Laney Family Farms Beef is pasture raised, then 120 day corn fed. In true Urban Farmer style, Chef Matt utilized every inch of the cow, boasting beautiful tomahawk rib chops, among other cuts, which sold out in the course of a single weekend.
Matt Christianson likes working with his hands, hanging out with his sons and, of course, cooking. He is the Executive at Urban Farmer—downtown Portland’s modern steakhouse in downtown—and he’s proud to participate in the Taste of Oregon and Gourmet Fair, an exclusive International Food Bloggers Conference tasting session put on by the online culinary encyclopedia, Foodista.com, and by Zephyr Adventures, trip planners for the nation’s intrepid travelers, hikers, bikers, inline skaters and eaters.
But what’s he like, really? Meaning who is he and what inspires him?
Read on to find out.
What is your favorite ingredient? Flour.
If you were to make a bumper sticker, what would it say? “REALLY?!”
Beatles or Stones? Beatles.
What is your favorite Portland food truck? The Brunch Box.
Automobile, bike, bus or foot? Car.
Which genre of music would score your life, and why? Bluegrass, reggae and rock.
What is your secret talent? Juggling.
What do you put on hotdogs? Ketchup.

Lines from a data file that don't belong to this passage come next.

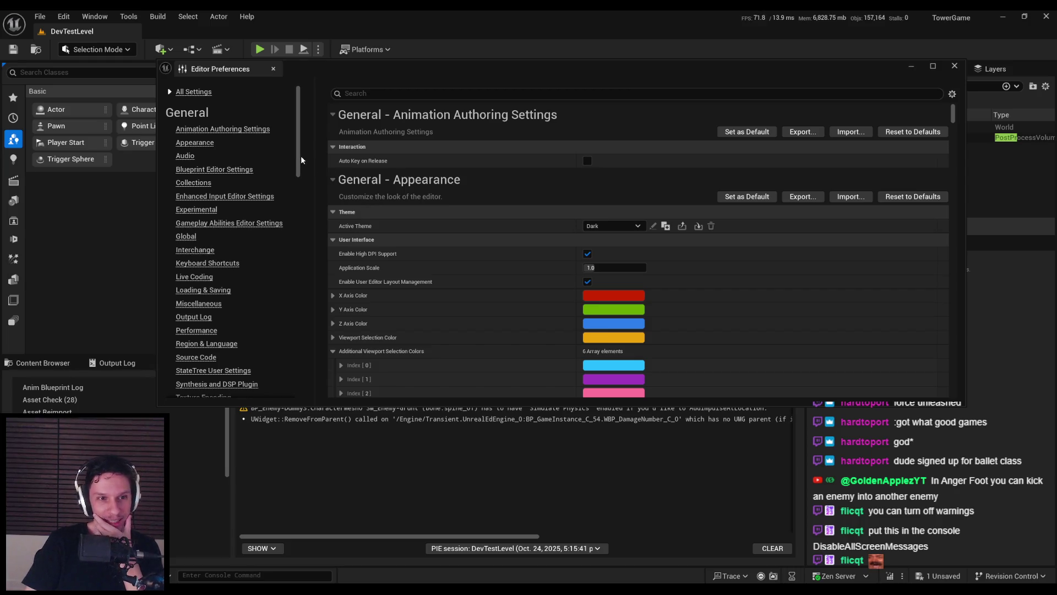
drag(301, 160, 300, 176)
click(186, 179)
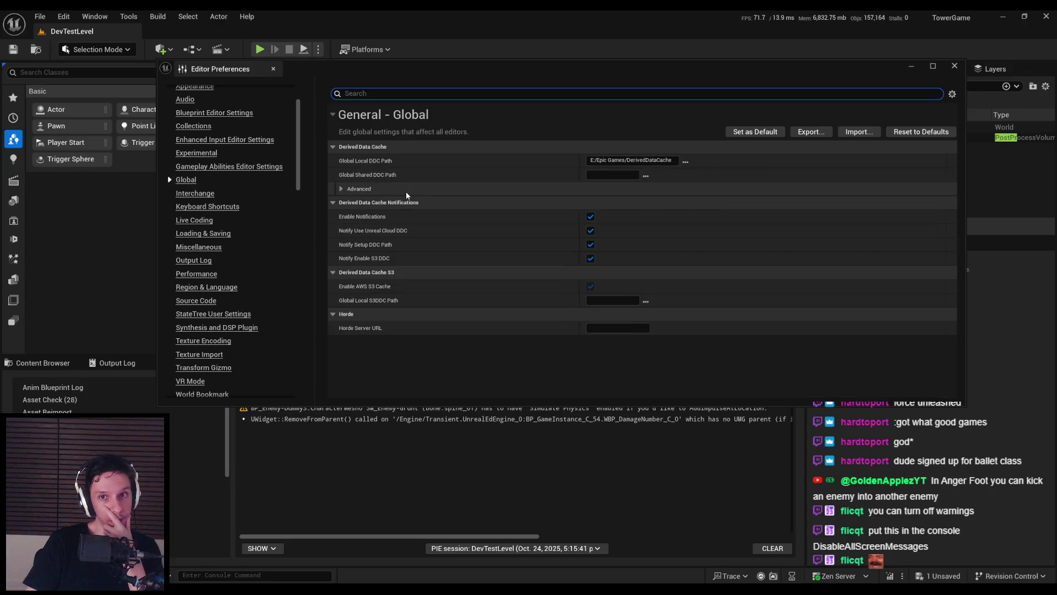
scroll(215, 207, down, 1)
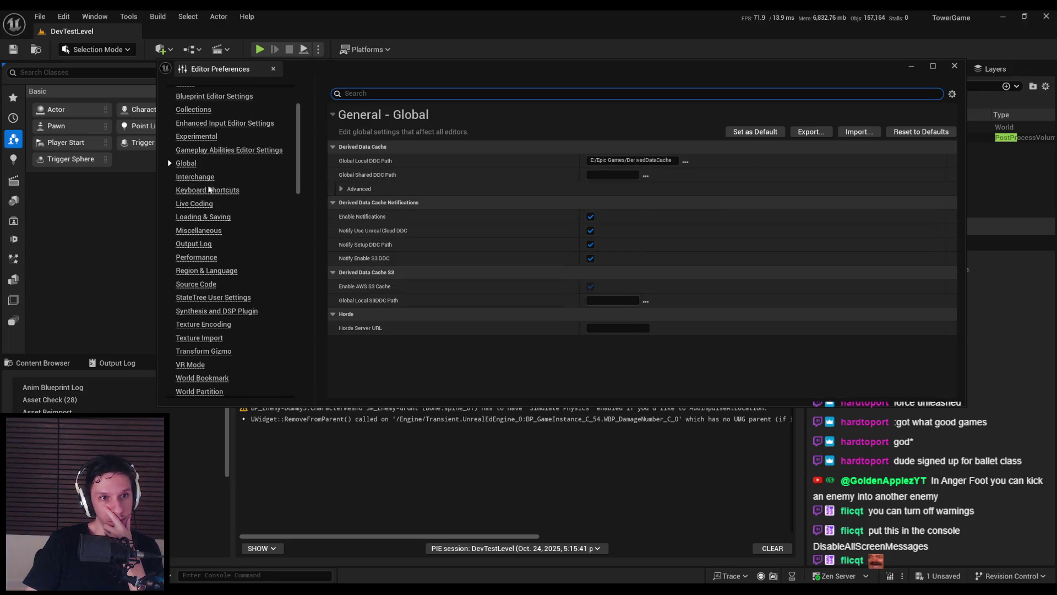
scroll(210, 192, down, 2)
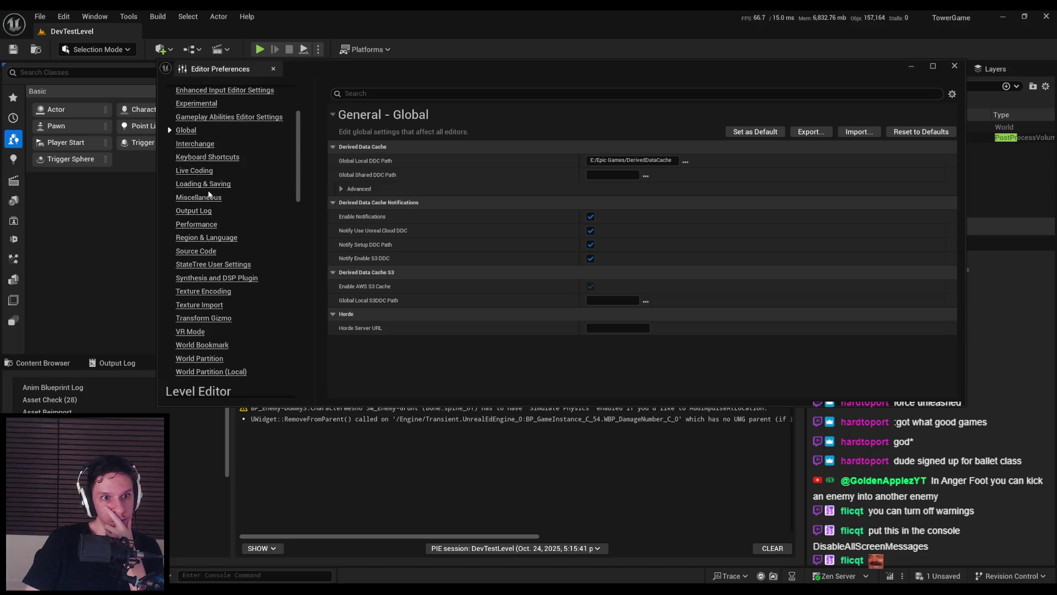
click(209, 196)
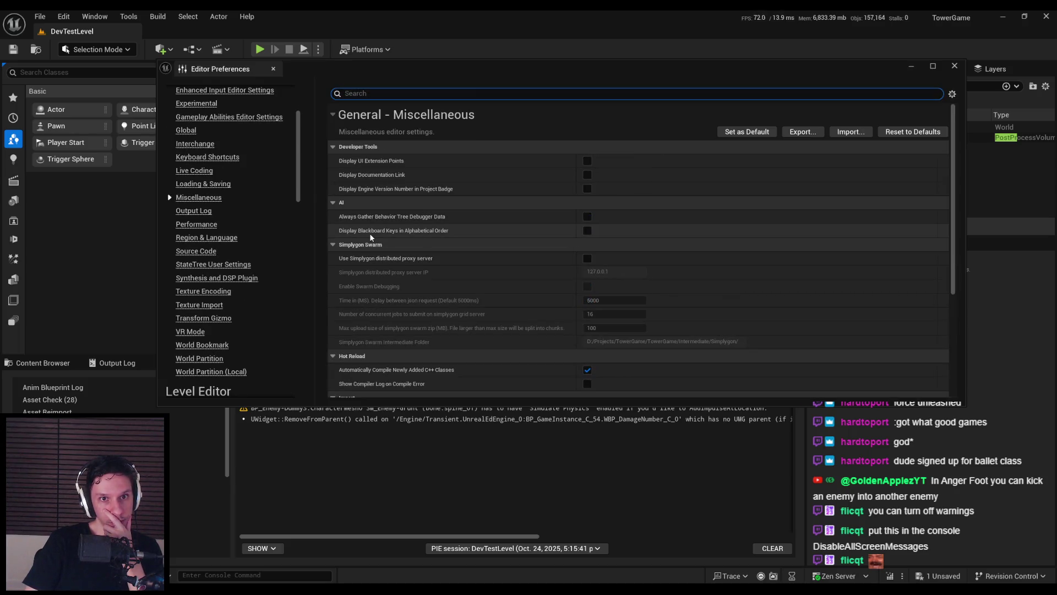
scroll(369, 235, down, 2)
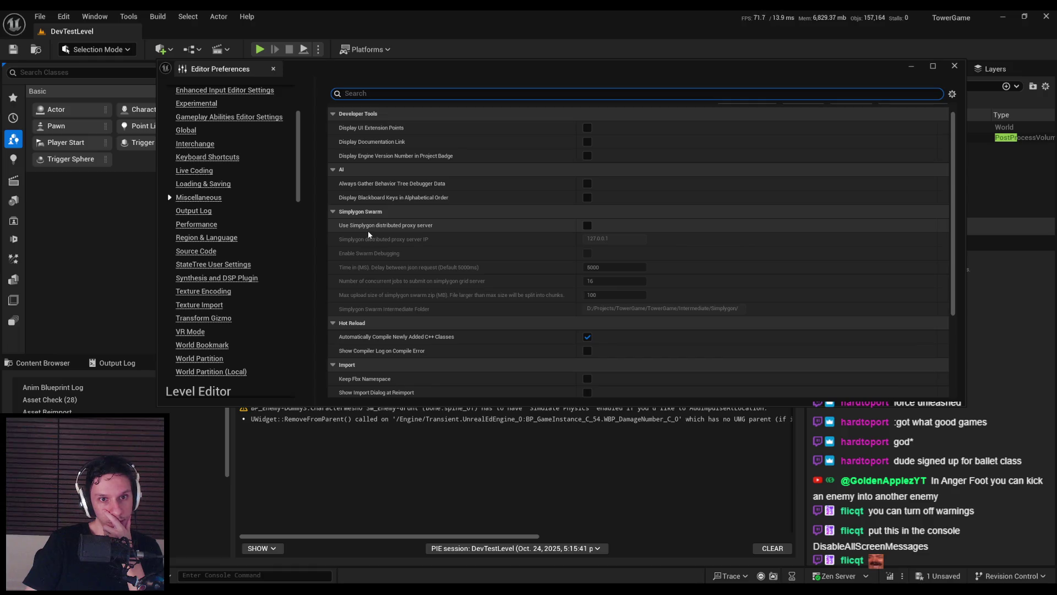
scroll(369, 235, down, 5)
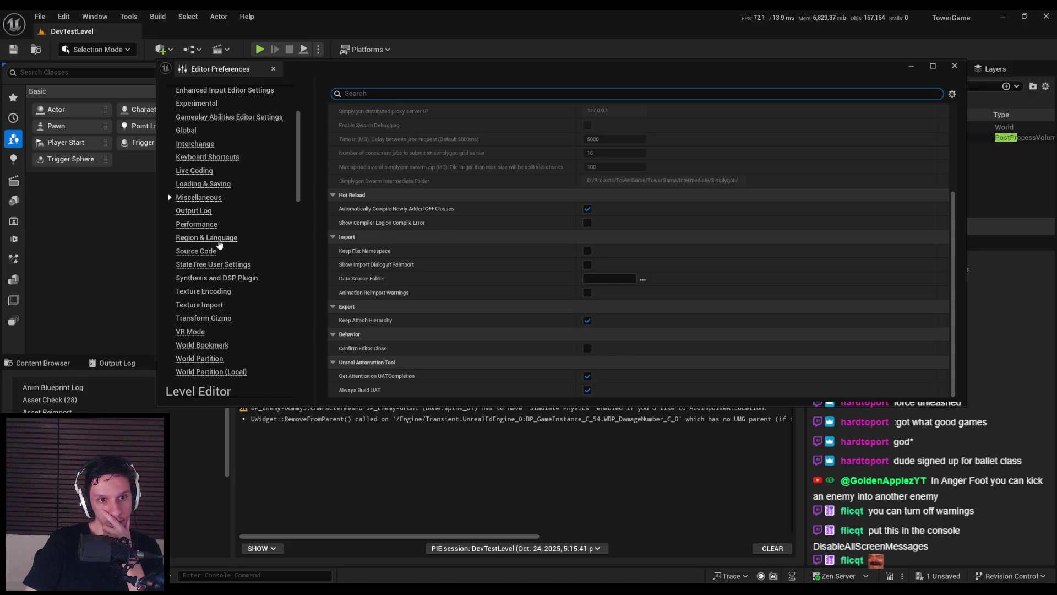
scroll(219, 243, down, 1)
scroll(230, 270, down, 5)
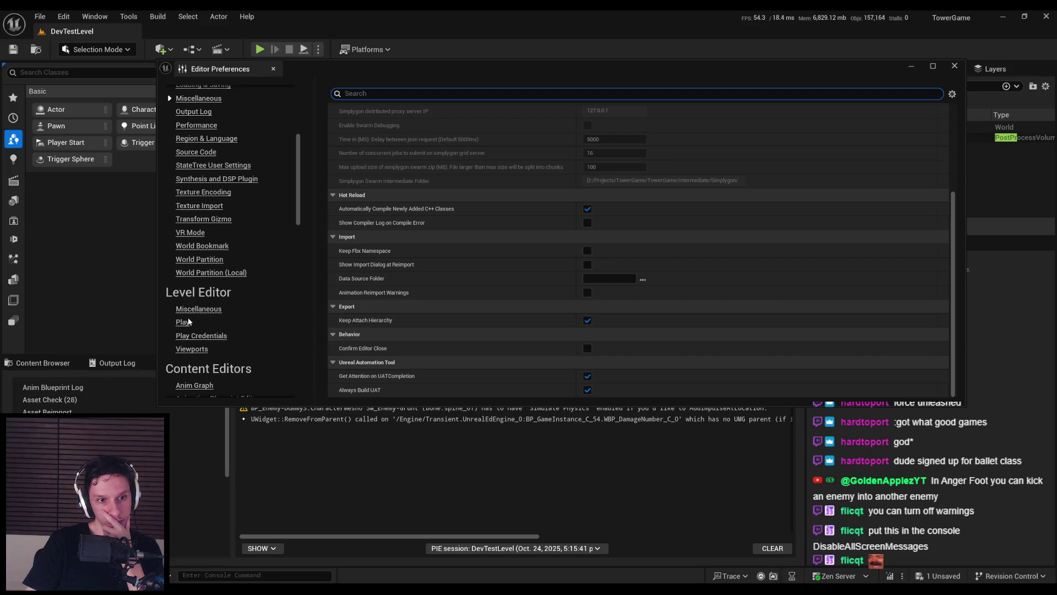
Review Level Editor > Play settings, then close Editor Preferences and open the log's message filter
click(183, 322)
scroll(385, 306, up, 3)
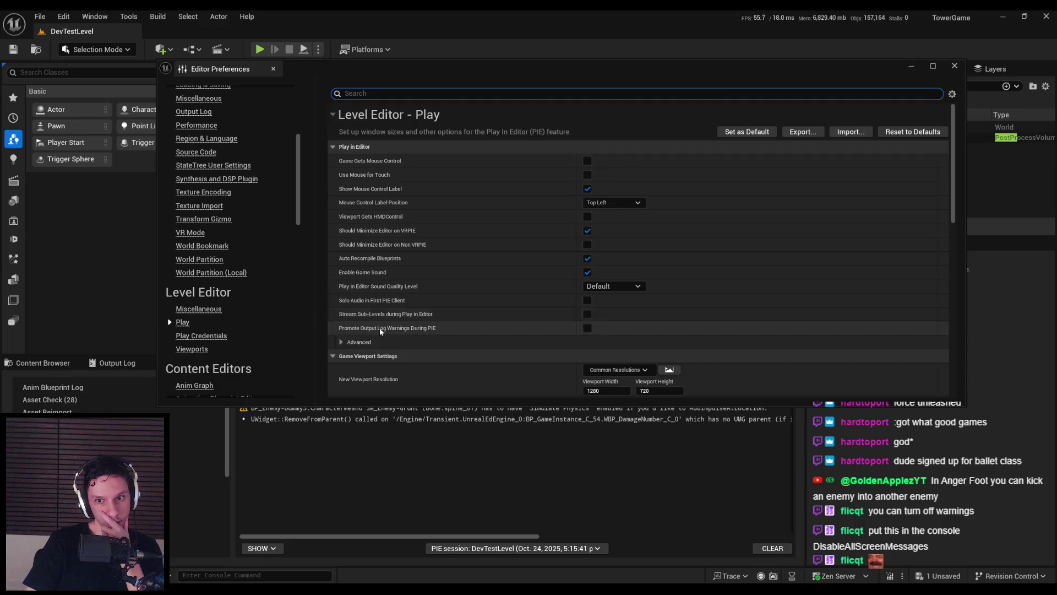
scroll(380, 320, down, 5)
scroll(378, 331, down, 5)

That’s it.
On his IFBC menu: gluten-free Summer Tomato Gazpacho (seasoned with lime salt and with shrimp) and House Bacon with Maque Choux (a sort of Cajun summer salad comprised of corn, green peppers, onions and tomatoes), all drizzled with a bourbon caramel sauce
The Taste of Oregon and Gourmet Fair takes place from 7-9pm on Friday, August 24, at the Portland DoubleTree.